Сергий пошевелился, еще и еще раз глубоко вздохнул, уже и вовсе опоминаясь. Встал. Сотворил молитву. Когда-то он так вот и не встанет уже, и братия, с пением заупокойных литий, вынесет его ногами вперед из кельи и предаст земле. Но нынче, теперь, он еще не имеет прав даже и на успение. Тяжко разоренная и еще не собравшаяся наново Русь, его лесная и холмистая родина, надежда Православия на земли, со своим запутавшимся в гневных покорах князем, ослабшая верой в лукавых спорах стригольнических, ждала от него вскоре нового подвига, и подвиг должен будет вершить именно он.
Назавтра, оставя в монастыре отдыхать и приходить в себя давешнего тверского вельможу, Сергий, со своим можжевеловым дорожным посохом и невеликою торбою за плечами, устремился в Москву.
ГЛАВА ВТОРАЯ
Там, где обогнувшие наконец долгий остров воды Москвы-реки вновь сливаются воедино и, минуя Крутицы, делают излучистую петлю, в самом исходе этого пойменного языка, на заливных лугах которого летом высят частые ряды стогов и пасутся монастырские скотинные стада, на выбеге из леса стоит, выйдя весь на глядень, Симонов монастырь, в коем хозяином — племянник преподобного Сергия княжой духовник Феодор.

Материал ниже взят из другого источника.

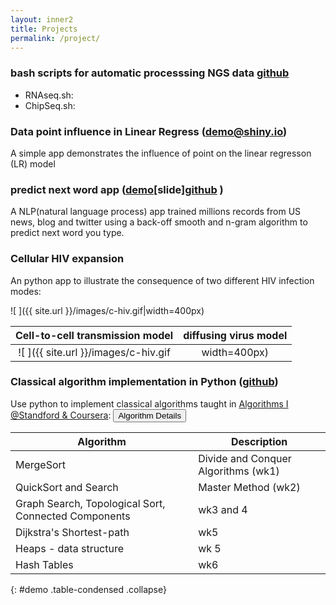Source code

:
 ```yaml
---
layout: inner2
title: Projects
permalink: /project/
---
```

### bash scripts for automatic processsing NGS data [github]() 
- RNAseq.sh:
- ChipSeq.sh:

###  Data point influence in Linear Regress ([demo@shiny.io](https://biomystery.shinyapps.io/LRInfluenceApp/))

A simple app demonstrates the influence of point on the linear regresson
(LR) model

### predict next word app ([demo](https://biomystery.shinyapps.io/predNextWord/)[slide][github](https://github.com/biomystery/pred_next_word_app) )
 A NLP(natural language process) app trained millions records from US
 news, blog and twitter using a back-off smooth and n-gram algorithm to
 predict next word you type. 

### Cellular HIV expansion 
An python app to illustrate the consequence of two different HIV
infection modes:

![ ]({{ site.url }}/images/c-hiv.gif|width=400px)

| Cell-to-cell transmission model | diffusing virus model |
|:-------------------------:|:-------------------------:|
| ![ ]({{ site.url }}/images/c-hiv.gif|width=400px) | ![ ]({{ site.url }}/images/s-hiv.gif|width=400px)|


### Classical algorithm implementation in Python ([github](https://github.com/biomystery/algorithm1_coursera_2013_stanford))
Use python to implement classical algorithms taught in
[Algorithms I @Standford & Coursera](https://www.coursera.org/learn/algorithm-design-analysis):
<button type="button" class="btn btn-info btn-block btn-sm" data-toggle="collapse"
data-target="#demo"> Algorithm Details</button>

| Algorithm | Description |
| ------------- | ------------- |
| MergeSort | Divide and Conquer Algorithms (wk1) |
| QuickSort and Search | Master Method (wk2)   |
| Graph Search, Topological Sort, Connected Components | wk3 and 4 |
| Dijkstra's Shortest-path | wk5 |
| Heaps - data structure | wk 5 |
| Hash Tables | wk6 |
{:  #demo .table-condensed .collapse} 





    


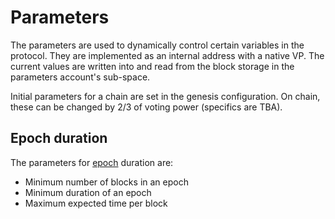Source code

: # Parameters

The parameters are used to dynamically control certain variables in the protocol. They are implemented as an internal address with a native VP. The current values are written into and read from the block storage in the parameters account's sub-space.

Initial parameters for a chain are set in the genesis configuration. On chain, these can be changed by 2/3 of voting power (specifics are TBA).

## Epoch duration

The parameters for [epoch](./epochs.md) duration are:

- Minimum number of blocks in an epoch
- Minimum duration of an epoch
- Maximum expected time per block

Во время набега Тохтамышева монастырь, как и прочие, был разграблен, испакощен и обгорел. Сейчас тут, в заново возведенных стенах, звенела, рассыпалась музыкой веселых частоговорок ладная работа топоров. Новая церковь, краше прежней, круто уходила в небеса, уже увенчанная бокастыми главами, новым плотницким измышлением московских древоделей, которые сейчас покрывали затейливые, схожие и с луковицею, и со свечным пламенем главы и главки белою чешуею узорного осинового лемеха. Пройдет лето, потемнеют, словно загаром покроются, нальются красниной нынешние желтые, подобные маслу сосновые стволы, а там станут и совсем уже буро-красными, а белый нынешний лемех посереет сперва, а там и засеребрится в аэре, впитывая в себя серо-голубую ширь неба и мглистые сизые тени облаков…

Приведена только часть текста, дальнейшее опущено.